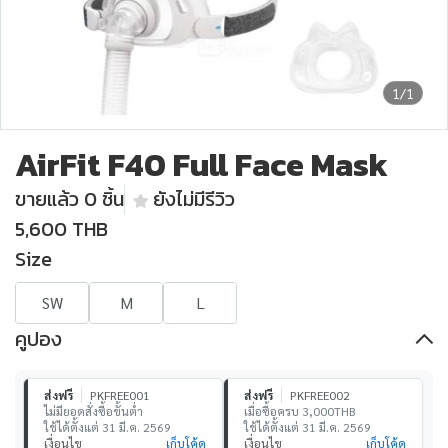
1/1
AirFit F40 Full Face Mask
ขายแล้ว 0 ชิ้น
ยังไม่มีรีวิว
5,600 THB
Size
SW
M
L
คูปอง
ส่งฟรี
PKFREE001
ส่งฟรี
PKFREE002
ไม่มียอดสั่งซื้อขั้นต่ำ
เมื่อซื้อครบ 3,000THB
ใช้ได้ตั้งแต่ 31 มี.ค. 2569
ใช้ได้ตั้งแต่ 31 มี.ค. 2569
เงื่อนไข
เก็บโค้ด
เงื่อนไข
เก็บโค้ด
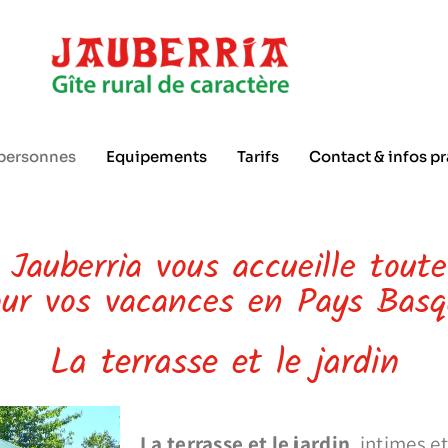
 personnes
Equipements
Tarifs
Contact & infos p
 Jauberria vous accueille toute
our vos vacances en Pays Basq
La terrasse et le jardin
La terrasse et le jardin
, intimes e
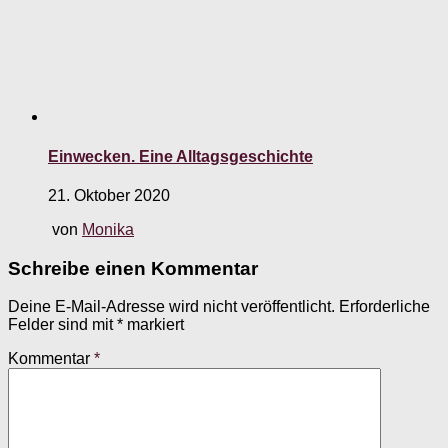
Einwecken. Eine Alltagsgeschichte
21. Oktober 2020
von
Monika
Schreibe einen Kommentar
Deine E-Mail-Adresse wird nicht veröffentlicht.
Erforderliche
Felder sind mit
*
markiert
Kommentar
*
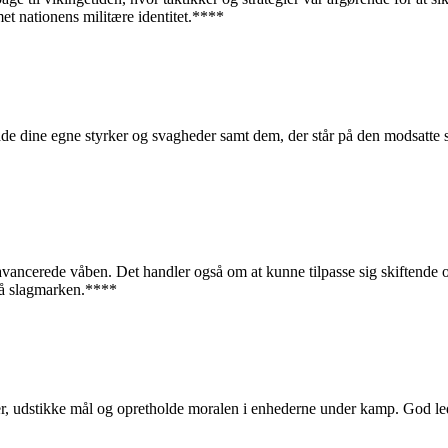
et nationens militære identitet.****
åde dine egne styrker og svagheder samt dem, der står på den modsatte s
 avancerede våben. Det handler også om at kunne tilpasse sig skiftende 
 på slagmarken.****
ker, udstikke mål og opretholde moralen i enhederne under kamp. God led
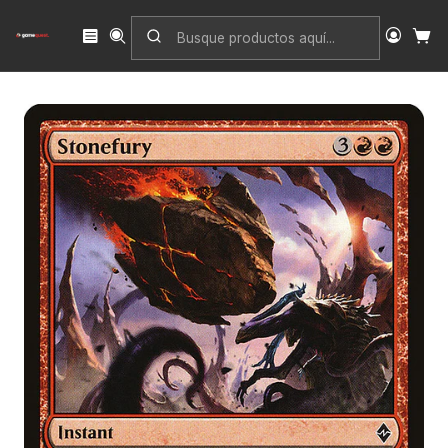
Inicio
Singles
Magic: The Gathering
Edición
Battle for Zendikar
Stonefury | Inglés | EX | BFZ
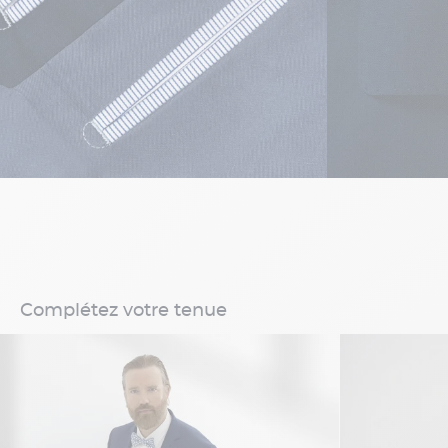
Complétez votre tenue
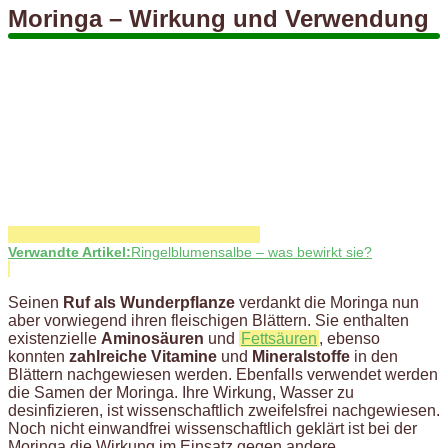
Moringa – Wirkung und Verwendung
Verwandte Artikel:
Ringelblumensalbe – was bewirkt sie?
Seinen
Ruf als Wunderpflanze
verdankt die Moringa nun
aber vorwiegend ihren fleischigen Blättern. Sie enthalten
existenzielle
Aminosäuren
und
Fettsäuren
, ebenso
konnten
zahlreiche Vitamine
und
Mineralstoffe
in den
Blättern nachgewiesen werden. Ebenfalls verwendet werden
die Samen der Moringa. Ihre Wirkung, Wasser zu
desinfizieren, ist wissenschaftlich zweifelsfrei nachgewiesen.
Noch nicht einwandfrei wissenschaftlich geklärt ist bei der
Moringa die Wirkung im Einsatz gegen andere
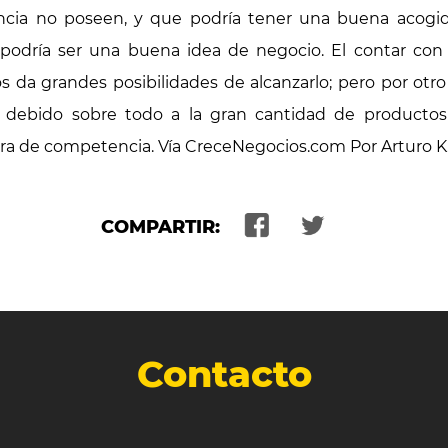
cia no poseen, y que podría tener una buena acogid
podría ser una buena idea de negocio. El contar con 
os da grandes posibilidades de alcanzarlo; pero por otr
ía debido sobre todo a la gran cantidad de productos
a de competencia. Vía CreceNegocios.com Por Arturo K
COMPARTIR:
Contacto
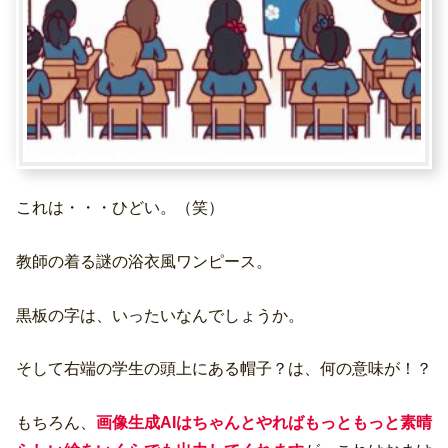
これは・・・ひどい。（笑）
教師の着る謎の浴衣風ワンピース。
黒板の字は、いったいなんでしょうか。
そして右端の学生の頭上にある帽子？は、何の意味が！？
もちろん、
画像生成AIはちゃんとやればもっともっと素晴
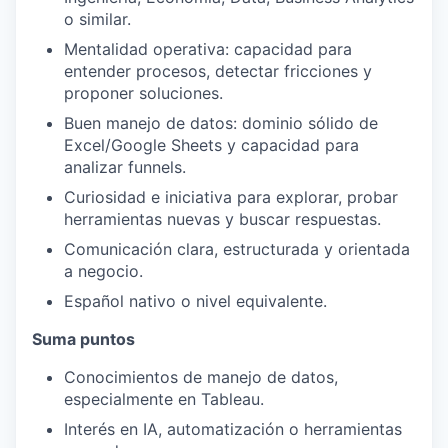
o similar.
Mentalidad operativa: capacidad para
entender procesos, detectar fricciones y
proponer soluciones.
Buen manejo de datos: dominio sólido de
Excel/Google Sheets y capacidad para
analizar funnels.
Curiosidad e iniciativa para explorar, probar
herramientas nuevas y buscar respuestas.
Comunicación clara, estructurada y orientada
a negocio.
Español nativo o nivel equivalente.
Suma puntos
Conocimientos de manejo de datos,
especialmente en Tableau.
Interés en IA, automatización o herramientas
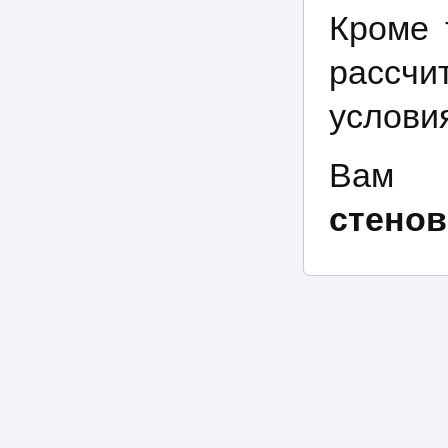
Кроме 
рассч
услови
Вам 
стено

§ How to complete this task: Please copy the records word for word, starting with the line that contains "Moringa – Wirkung und Verwendung" and going on through the end of the records. Leave the pictures out of your answer.

§ Solution for this task:
Moringa – Wirkung und Verwendung
Verwandte Artikel:
Ringelblumensalbe – was bewirkt sie?
Seinen
Ruf als Wunderpflanze
verdankt die Moringa nun
aber vorwiegend ihren fleischigen Blättern. Sie enthalten
existenzielle
Aminosäuren
und
Fettsäuren
, ebenso
konnten
zahlreiche Vitamine
und
Mineralstoffe
in den
Blättern nachgewiesen werden. Ebenfalls verwendet werden
die Samen der Moringa. Ihre Wirkung, Wasser zu
desinfizieren, ist wissenschaftlich zweifelsfrei nachgewiesen.
Noch nicht einwandfrei wissenschaftlich geklärt ist bei der
Moringa die Wirkung im Einsatz gegen andere
cia no poseen, y que podría tener una buena acogid
podría ser una buena idea de negocio. El contar con 
os da grandes posibilidades de alcanzarlo; pero por otr
ía debido sobre todo a la gran cantidad de productos
a de competencia. Vía CreceNegocios.com Por Arturo K
COMPARTIR:
Contacto
これは・・・ひどい。（笑）
教師の着る謎の浴衣風ワンピース。
黒板の字は、いったいなんでしょうか。
そして右端の学生の頭上にある帽子？は、何の意味が！？
もちろん、
画像生成AIはちゃんとやればもっともっと素晴
o similar.
Mentalidad operativa: capacidad para
entender procesos, detectar fricciones y
proponer soluciones.
Buen manejo de datos: dominio sólido de
Excel/Google Sheets y capacidad para
analizar funnels.
Curiosidad e iniciativa para explorar, probar
herramientas nuevas y buscar respuestas.
Comunicación clara, estructurada y orientada
a negocio.
Español nativo o nivel equivalente.
Suma puntos
Conocimientos de manejo de datos,
especialmente en Tableau.
Interés en IA, automatización o herramientas
Кроме 
рассч
услови
Вам 
стено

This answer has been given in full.